▶ Task to carry out: For the material below, please count the lines containing "middle". Reply with the count alone.

*** Entries provided ***

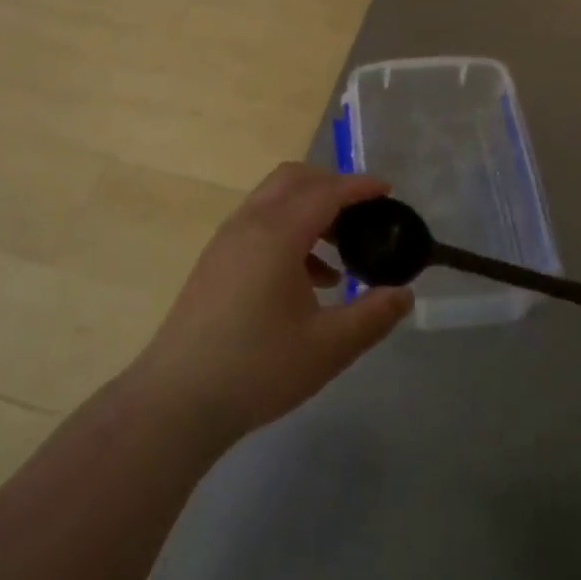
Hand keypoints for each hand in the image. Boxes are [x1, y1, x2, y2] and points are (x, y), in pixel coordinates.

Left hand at [130, 164, 412, 447]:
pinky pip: (259, 222)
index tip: (388, 190)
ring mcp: (227, 239)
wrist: (177, 400)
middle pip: (295, 179)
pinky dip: (289, 229)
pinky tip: (309, 279)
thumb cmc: (257, 368)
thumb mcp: (327, 347)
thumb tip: (404, 294)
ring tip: (342, 250)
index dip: (360, 186)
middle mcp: (250, 222)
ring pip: (274, 199)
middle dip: (332, 186)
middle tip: (363, 212)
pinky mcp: (216, 260)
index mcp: (278, 232)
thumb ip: (372, 316)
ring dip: (309, 209)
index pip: (326, 191)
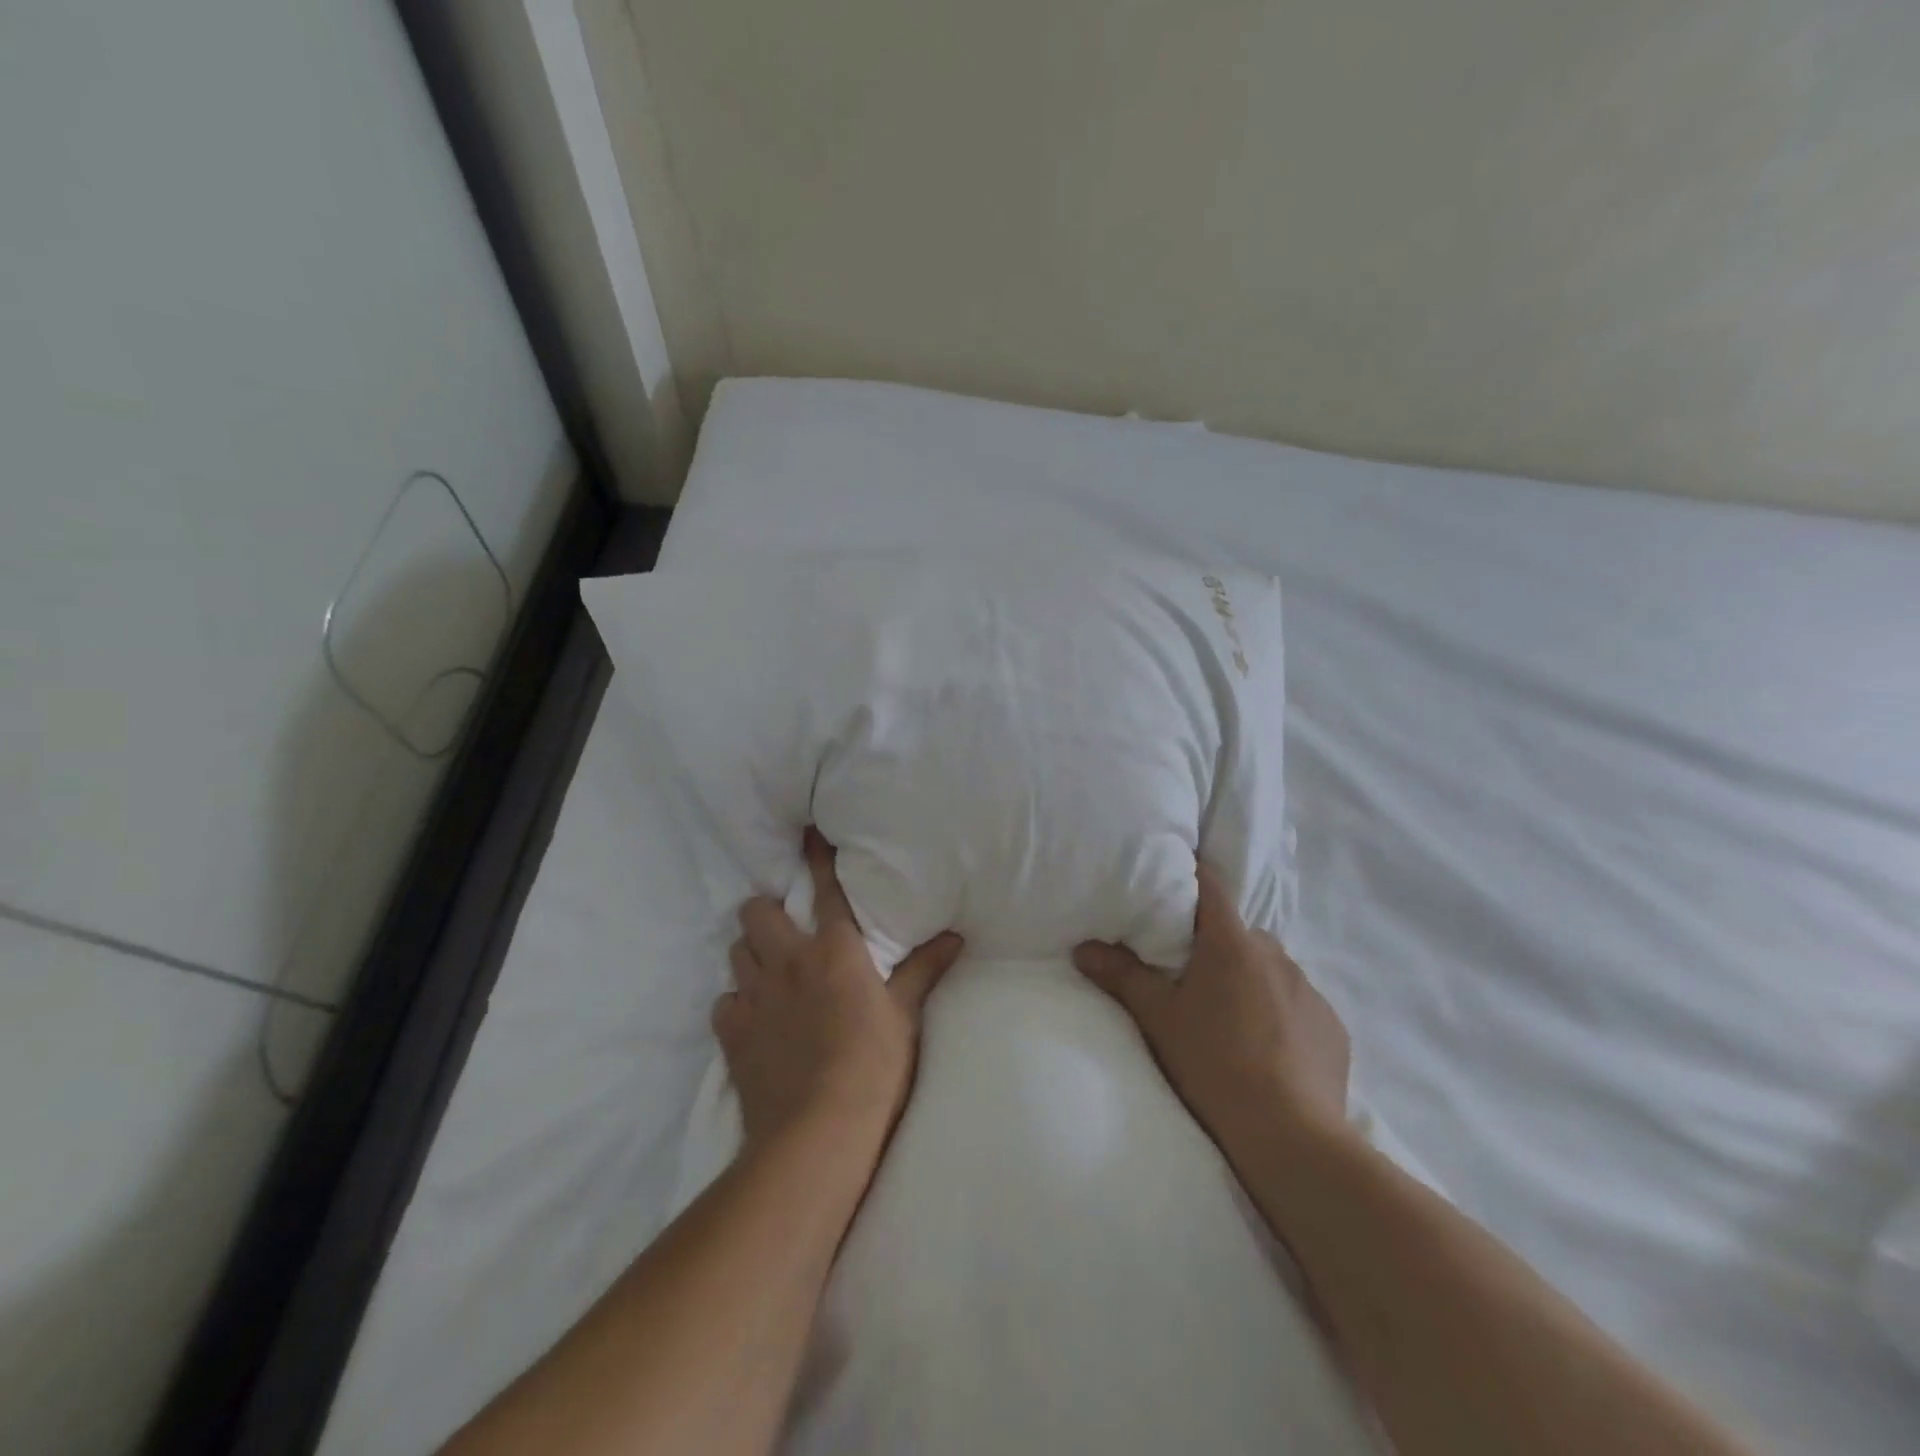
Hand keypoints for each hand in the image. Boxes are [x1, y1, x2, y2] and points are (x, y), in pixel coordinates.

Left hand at [716, 828, 964, 1152]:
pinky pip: (724, 1003)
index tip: (807, 833)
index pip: (826, 890)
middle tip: (783, 928)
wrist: (818, 1131)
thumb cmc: (874, 1066)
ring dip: (750, 954)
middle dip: (765, 911)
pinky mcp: (731, 1032)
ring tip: (767, 970)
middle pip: (757, 912)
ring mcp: (754, 996)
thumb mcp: (905, 1015)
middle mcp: (787, 960)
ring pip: (736, 952)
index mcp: (834, 950)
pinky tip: (751, 1019)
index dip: (817, 858)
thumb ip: (924, 969)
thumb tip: (955, 935)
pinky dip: (736, 1004)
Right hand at [1073, 863, 1350, 1157]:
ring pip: (1269, 970)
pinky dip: (1280, 1015)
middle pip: (1238, 934)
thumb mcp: (1158, 1019)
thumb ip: (1121, 976)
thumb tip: (1082, 949)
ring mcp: (1310, 991)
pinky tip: (1267, 1051)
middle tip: (1189, 977)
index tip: (1172, 883)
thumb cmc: (1213, 1064)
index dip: (1191, 878)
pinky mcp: (1333, 1028)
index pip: (1211, 886)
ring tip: (1229, 1021)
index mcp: (1232, 943)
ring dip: (1249, 981)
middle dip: (1215, 946)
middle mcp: (1276, 955)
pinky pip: (1298, 1005)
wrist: (1290, 1138)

*** End of Entries provided ***

▶ Final answer: 12